“Why wouldn’t he stay here?” Ramona stirred the lemon slice into her drink.
Megan lifted her gaze toward Ean’s table. “I—”
“Stop staring.” Ramona interrupted her.
Megan lowered her eyes. She sipped her iced tea. It was a struggle to keep her gaze from returning to Ean and his group. She squeezed her drink’s lemon garnish into her beverage. “You’ve said yourself, repeatedly, that Trinity Falls is slow, boring and backward.”
“It is.” Ramona sipped her drink.
“Ean spent seven years in New York. How can he be satisfied with Trinity Falls after that?”
“Where have you been for the past two months?” Ramona set her glass on the table. “No one twisted Ean’s arm to get him to return to Trinity Falls. He came back on his own.”
“I know that.” Her glass was cold and wet between her palms. “He’d had enough of the rat race and came home to spend more time with his family and friends.”
“So you were listening.” Ramona pulled apart a wheat roll and slathered it with butter. “His father was dying, and he didn’t even know. Do you really think the firm’s partners would be able to persuade him to go back to working for them after something like that?”
They sat in pensive silence for several minutes. Ramona finished a buttered roll. Megan toyed with her drink. Finally their server returned with lunch. Once Megan and Ramona assured him they didn’t need anything more, the young man disappeared.
Megan stared at her soup and sandwich. “Maybe they wouldn’t be able to change his mind this time, but suppose they try again?”
Ramona’s sigh was short and irritated. “Now you’re borrowing trouble.”
“Maybe because I’m scared.” Megan stirred her chicken soup as she watched Ramona slice her salmon salad into more manageable pie
ces.
Her cousin stabbed a forkful of the salad and chewed. She seemed deep in thought. “Let’s say, for argument’s sake, Ean does decide to return to New York. Why couldn’t you go with him?”
The question caught Megan by surprise. “He hasn’t asked me.”
Ramona rolled her eyes again. She spoke with exaggerated patience. “For argument’s sake, let’s say he did. What’s keeping you in Trinity Falls?”
Megan spread her arms. “Our bookstore, our grandparents’ house.
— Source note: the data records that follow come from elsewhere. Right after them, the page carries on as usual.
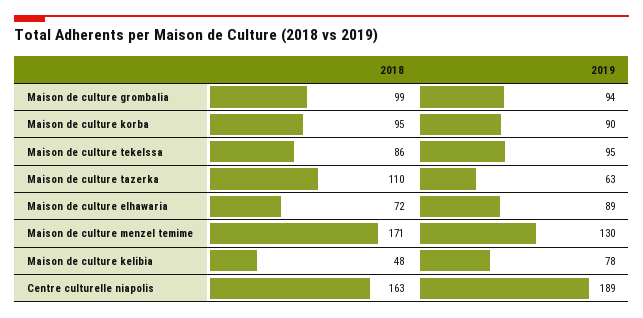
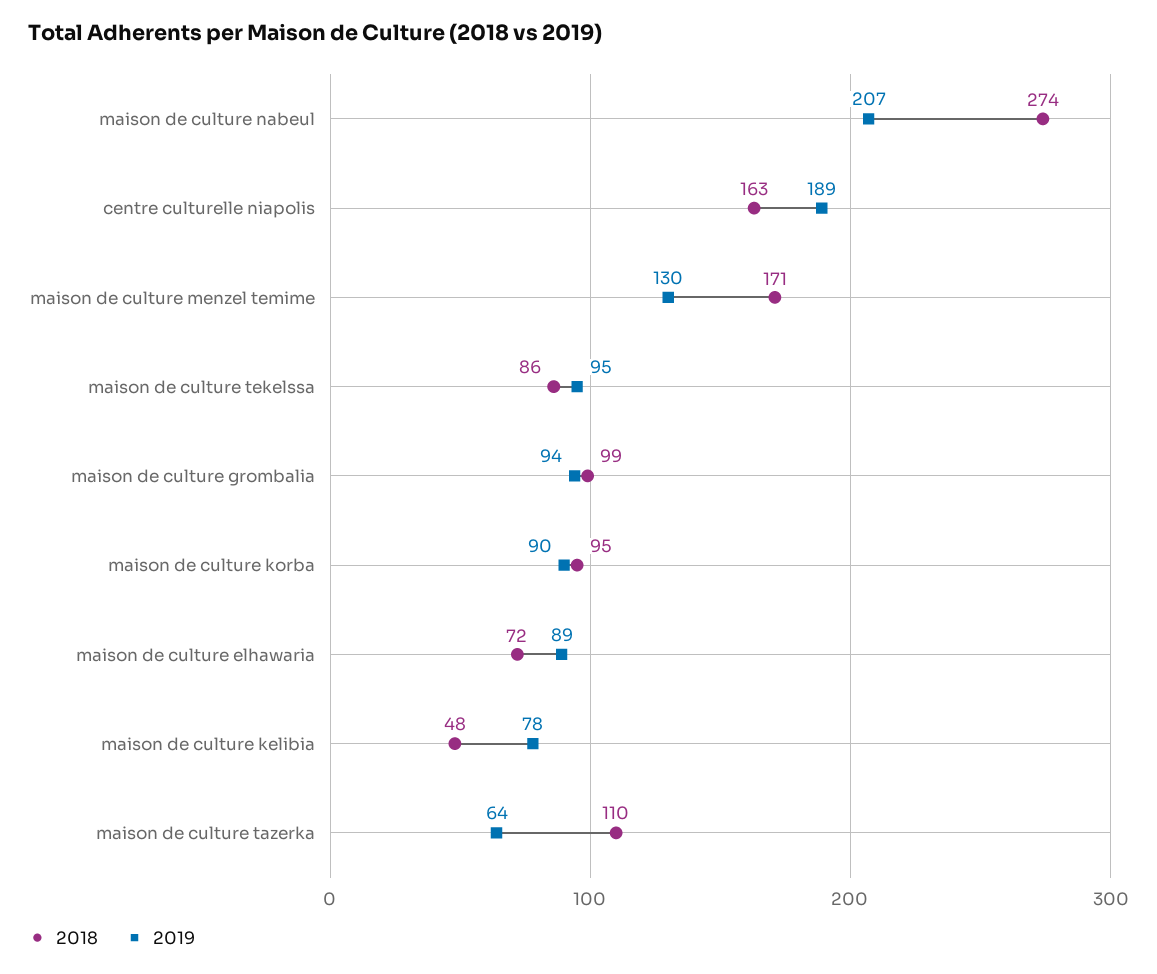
  {
    "2018": {
      "Maison de culture grombalia": 99,
      "Maison de culture korba": 95,
      "Maison de culture tekelssa": 86,
      "Maison de culture tazerka": 110,
      "Maison de culture elhawaria": 72,
      "Maison de culture menzel temime": 171,
      "Maison de culture kelibia": 48,
-     "Centre culturelle niapolis": 163
+     "Centre culturelle niapolis": 163,
+     "maison de culture nabeul": 274
    },
    "2019": {
      "Maison de culture grombalia": 94,
      "Maison de culture korba": 90,
      "Maison de culture tekelssa": 95,
-     "Maison de culture tazerka": 63,
+     "Maison de culture tazerka": 64,
      "Maison de culture elhawaria": 89,
      "Maison de culture menzel temime": 130,
      "Maison de culture kelibia": 78,
-     "Centre culturelle niapolis": 189
+     "Centre culturelle niapolis": 189,
+     "maison de culture nabeul": 207
    }
  }

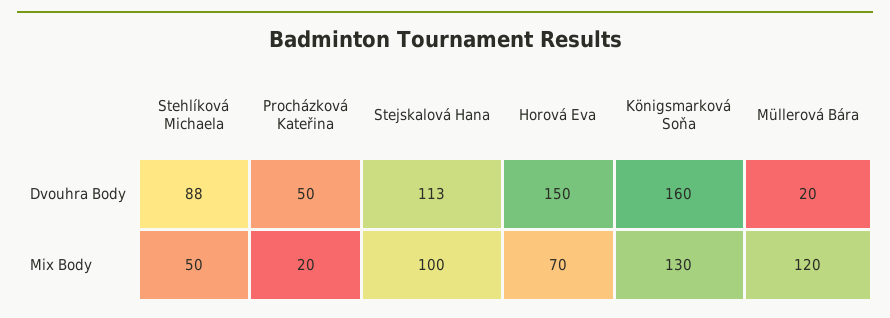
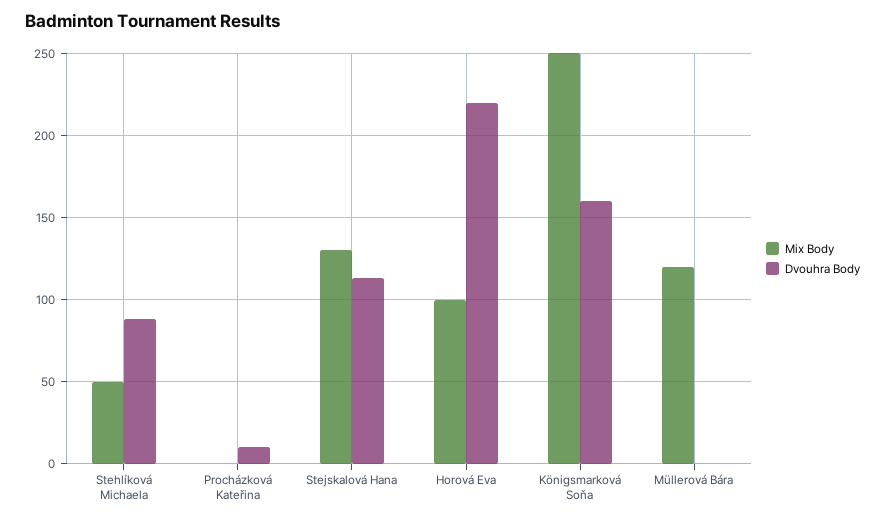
  {
    "Dvouhra Body": {
      "Stehlíková Michaela": 88,
-     "Procházková Kateřina": 50,
+     "Procházková Kateřina": 10,
      "Stejskalová Hana": 113,
-     "Horová Eva": 150,
+     "Horová Eva": 220,
      "Königsmarková Soňa": 160,
-     "Müllerová Bára": 20
+     "Müllerová Bára": 0
    },
    "Mix Body": {
      "Stehlíková Michaela": 50,
-     "Procházková Kateřina": 20,
+     "Procházková Kateřina": 0,
-     "Stejskalová Hana": 100,
+     "Stejskalová Hana": 130,
-     "Horová Eva": 70,
+     "Horová Eva": 100,
-     "Königsmarková Soňa": 130,
+     "Königsmarková Soňa": 250,
      "Müllerová Bára": 120
    }
  }

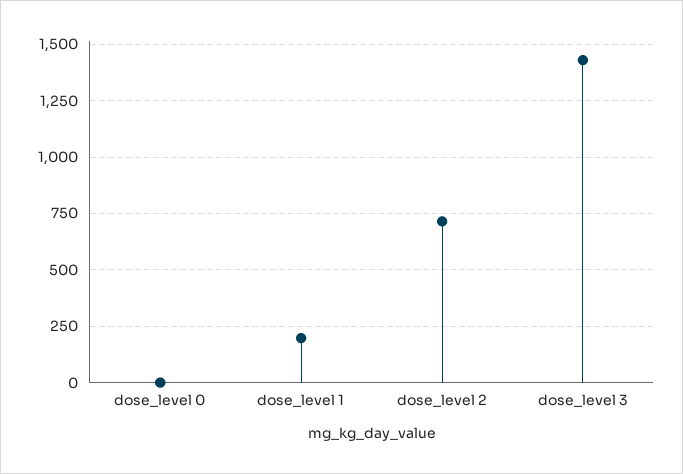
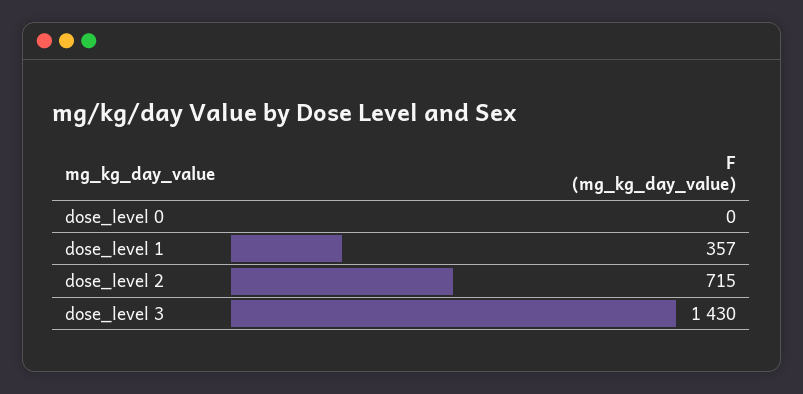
  {
    "dose_level 0": 0,
-   "dose_level 1": 200,
+   "dose_level 1": 357,
    "dose_level 2": 715,
    "dose_level 3": 1430
  }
This town is my home.”
“Home is where your heart is. Is a store and a house more important than your relationship with Ean?”
The server appeared to check on their meals and refill their iced tea. He then crossed to Ean’s booth. Megan’s gaze followed the young man as he returned Ean’s credit card and left the receipt for the bill before going back to his station.
Megan looked away. A week ago, Ean had asked her to move in with him. Today he was having lunch with the principals of his former law firm. A meeting he’d never mentioned to her. What did Ean really want? Did he want to settle down to a small-town life with her? Or was he considering returning to his cosmopolitan life in the Big Apple?
Megan sighed. “I don’t know if I could live in New York.”
Ramona forked up more of her salad. “It does take some getting used to. But perhaps a better question would be, could you live without Ean?”
Megan stared at her half-eaten sandwich and cooling chicken noodle soup. “I don’t know if I can do that, either.”
She looked up as Ean and his companions stood to leave the restaurant. His eyes found hers as he drew closer. Ean offered a smile Megan couldn’t return.
Ramona’s voice cut through the fog in her mind. “You’d better figure it out.”
Megan knew her cousin was right. She also knew she was running out of time.
CHAPTER 35
Megan opened her front door to Ean later that afternoon. He wore the sexy grin that usually made bubbles pop in her stomach. Today the bubbles sat like bricks. She stepped back, pulling the door wider.
Ean shrugged out of his coat. “You’re probably wondering why I didn’t tell you I was having lunch with my ex-bosses.”